GRANDVIEW - The Grandview Student Council at Yakima Valley Community College (YVCC) hosted a forum about the Darfur Crisis, featuring Amnesty International representative Daniel Johnson as the guest speaker Wednesday night.
Due to a large number of attendees' lack of knowledge regarding the Darfur Crisis, Johnson's primary focus was background information to educate those who were present.
"The more you learn, the easier it becomes with situations such as the Darfur Crisis," said Johnson.
He explained that Darfur is a region of Sudan, one of the largest countries in Northeast Africa. Darfur is the westernmost region of Sudan and the terrain is primarily desert.
Conflict in Darfur, according to Johnson, began after a large war known as "The Big War" subsided in the southern region of Sudan in 2003.
The Sudan Liberation Army attacked the Sudanese Army in the beginning of the conflict, according to Johnson. And, aggressive nomadic tribes began to become an issue because of the inability to protect villages from their attacks. Other armed groups joined in the fighting, attacking the villages with demands similar to those of the nomadic tribes and Sudan Liberation Army.
"The insurgency developed into a brutal eradication effort with a lot of terrorism, destruction of whole villages, contaminated wells as a result of animals being thrown into them and the destruction of food," said Johnson.
Villages would come under aerial attack via helicopters, which were armed with bombs. Following the aerial attack, ground attacks would take place.
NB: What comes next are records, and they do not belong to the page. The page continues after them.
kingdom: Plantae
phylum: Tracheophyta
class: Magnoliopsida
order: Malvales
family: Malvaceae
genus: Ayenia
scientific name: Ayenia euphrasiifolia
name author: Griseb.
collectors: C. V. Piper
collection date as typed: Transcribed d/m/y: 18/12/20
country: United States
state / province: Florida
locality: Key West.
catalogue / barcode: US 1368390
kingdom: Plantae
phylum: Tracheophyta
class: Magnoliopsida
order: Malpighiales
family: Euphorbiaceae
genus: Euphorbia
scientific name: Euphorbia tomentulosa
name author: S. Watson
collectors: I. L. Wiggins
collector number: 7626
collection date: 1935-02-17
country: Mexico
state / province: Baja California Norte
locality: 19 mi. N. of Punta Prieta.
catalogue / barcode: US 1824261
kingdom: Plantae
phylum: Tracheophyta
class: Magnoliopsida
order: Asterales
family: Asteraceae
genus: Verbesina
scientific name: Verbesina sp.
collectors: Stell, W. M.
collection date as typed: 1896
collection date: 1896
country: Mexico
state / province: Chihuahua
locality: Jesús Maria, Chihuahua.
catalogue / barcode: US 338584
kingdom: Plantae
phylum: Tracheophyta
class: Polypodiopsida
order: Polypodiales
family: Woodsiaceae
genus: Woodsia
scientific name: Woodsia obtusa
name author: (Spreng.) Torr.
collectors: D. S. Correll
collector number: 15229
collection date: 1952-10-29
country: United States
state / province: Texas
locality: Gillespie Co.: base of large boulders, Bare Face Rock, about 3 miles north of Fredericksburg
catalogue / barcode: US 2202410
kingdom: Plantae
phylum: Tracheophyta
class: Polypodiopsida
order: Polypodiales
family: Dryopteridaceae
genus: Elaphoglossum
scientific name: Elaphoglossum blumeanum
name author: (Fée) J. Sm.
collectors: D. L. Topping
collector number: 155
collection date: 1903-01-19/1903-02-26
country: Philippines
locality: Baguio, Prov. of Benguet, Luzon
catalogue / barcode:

The bombs and firearms, according to Johnson, were not targeted at structures but at people.
"The result of the destruction became uninhabitable areas in Darfur and 'Internally Displaced Persons' (IDPs) or refugees," he continued.
The IDPs would flee to camps provided by peacekeeping organizations such as Amnesty International, according to Johnson.
Villages as large as 20,000 in population would then be bulldozed. "And the government sanctions this," commented Johnson.
He said the Sudanese government combined efforts with militias such as the Janjaweed Militia during the insurgency. The government provides weaponry and bulldozers to the militias because they believe in eradicating civilians who are not Arab and any possible rebels who might live among them.
The IDP camps also come under attack and civilians who have been at the camp are forced to find another IDP camp because of this.
"A camp might hold several thousand civilians and when they go to another camp with thousands of civilians, the second camp is overwhelmed. This creates a shortage in food and water supplies," said Johnson.
Though the IDP camps are a major target, Johnson said the aid organizations are allowed to provide some protection to the camps. They are allowed to stem any attacks on the camp itself.
But, if a civilian leaves the camp for wood or supplies, they are vulnerable. The men are often mutilated and killed if they leave the camp. "The women are beaten and raped. But, they are often the ones sent out of the camps because they come back alive," Johnson stated.
What global efforts have been made to end the conflict?
Four international entities have become involved...the United Nations (UN), NATO, the African Union (AU) and the United States. According to Johnson, efforts have been made for a cease fire. But, the Sudanese government stalled and the leader of a faction of the Sudan Liberation Army signed a cease fire agreement. He was targeted for assassination as a result.
Johnson said current UN efforts are to supplement the AU with approximately 100 workers.
The UN also passed Security Council Resolution #1706. Unfortunately, China stipulated (Sudanese) government consent must be obtained before the UN forces could enter Darfur. "This," according to Johnson, "prevented intervention."
The government of Sudan continues stalling tactics when agreements are made and come close to implementation, calling the UN's efforts "Western imperialist nations intervening with a sovereign nation."
The International Criminal Court has indicted one government official and one rebel leader. The government official is currently on trial. But, according to Johnson, Amnesty International believes he will be acquitted.
"This is more evidence that the Darfur Conflict is egregious," said Johnson.
He said the U.S. plans sanctions and economic punishment of Sudan. Those efforts were averted by the President of Sudan when he met with UN head Cofe Anan. But, stalling tactics were again used when the agreement to implement hybrid forces was close to its deadline.
Johnson encouraged the audience to become involved by spreading awareness. He also said to contact legislative representatives and senators, letting them know it is a concern. "Tell them you want them to pressure China," he said, citing China is one of the strongest trade partners for Sudan.
"Have your legislator co-sponsor bills that support peacekeeping efforts and sign the 'Dear Colleague' letters that are being sent out," stated Johnson.
Johnson presented the audience with contact numbers to conclude his speech.